Investors seem to be taking a lot of big gambles lately in the realm of tech. Tesla leapfrogged GM for a time and continues to have a crazy-high valuation. The WSJ says that “investors are willing to tolerate the hefty tab, as they often do for energy exploration, or by telecommunications companies unfolding vast networks of fiber” hoping for a big payday.

Again, I am still skeptical whether the infrastructure-as-a-service business model has long-term staying power as the infrastructure starts to age. Fortunately for these companies, they have a lot of stokes in the fire to manage the risk.

A deep moat

One thing is for sure in our cloud-dependent environment, these companies have a lot of power. Our reliance on the cloud enables the spending, and total industry domination, to be “concentrated in the hands of a few companies.”

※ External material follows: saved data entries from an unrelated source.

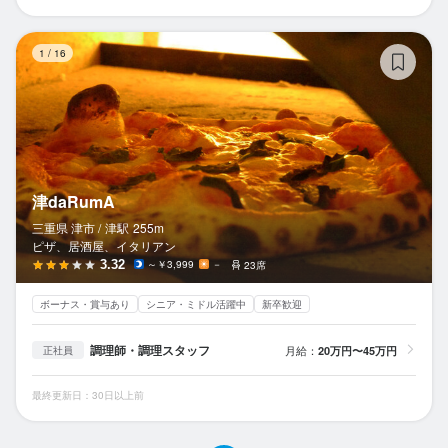
津
1
/
16
津daRumA
三重県 津市 /
津
駅
255m
ピザ、居酒屋、イタリアン
3.32
～￥3,999
－
23席
ボーナス・賞与あり
シニア・ミドル活躍中
新卒歓迎
調理師・調理スタッフ
月給：
20万円〜45万円
正社員
最終更新日：30日以上前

And challenging the dominance of the big players is out of the question. The Wall Street Journal doesn’t give startups much hope:

The massive investment is creating a barrier for would-be rivals that would need to spend tens of billions of dollars to match the computing capacity Amazon, Microsoft and Google already have, Deutsche Bank Securities Inc. analyst Karl Keirstead said.

“They’ve created a powerful moat,” he said.

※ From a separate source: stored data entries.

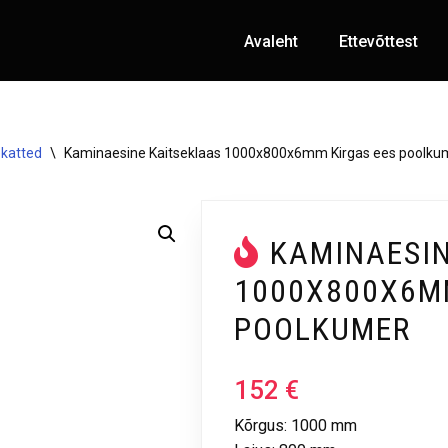
Avaleht
Ettevõttest
ekatted
\
Kaminaesine Kaitseklaas 1000x800x6mm Kirgas ees poolku
KAMINAESI
1000X800X6M
POOLKUMER
152
€
Kõrgus: 1000 mm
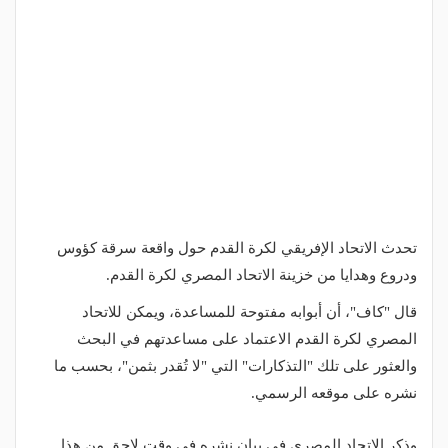
تحدث الاتحاد الإفريقي لكرة القدم حول واقعة سرقة كؤوس
ودروع وهدايا من خزينة الاتحاد المصري لكرة القدم.
قال "كاف"، أن أبوابه مفتوحة للمساعدة، ويمكن للاتحاد
المصري لكرة القدم الاعتماد على مساعدتهم في البحث
والعثور على تلك "التذكارات" التي "لا تُقدر بثمن"، بحسب ما
نشره على موقعه الرسمي.
وذكر الاتحاد المصري في بيان نشره في وقت لاحق من هذا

No kidding, Karl. I don’t know of many companies that can even dream of competing with these big players. Oracle may be the only one trying to catch up with a $1.7 billion capex spending this year. And Oracle isn’t small, of course. It’s a Fortune 100 company with an $180+ billion market cap. But even Oracle, a company not know for its modesty, has been called brash for challenging Amazon.

Public accounting déjà vu

This situation reminds me of another industry we all know and love: public accounting. There is a huge moat around the Big 4 and large regional firms. Caleb reported earlier this week that  “the seven largest firms — Big 4 + BDO, Grant Thornton, RSM — audit 96.5% of the large accelerated filers.”

It would be very unlikely to claw your way into that stratosphere unless you got bought out by one of the bigger firms. Which could happen — in both IaaS and public accounting — so maybe it’s not all doom and gloom?

Eh, who am I kidding? That’s still like winning the lottery, but more a lot more work.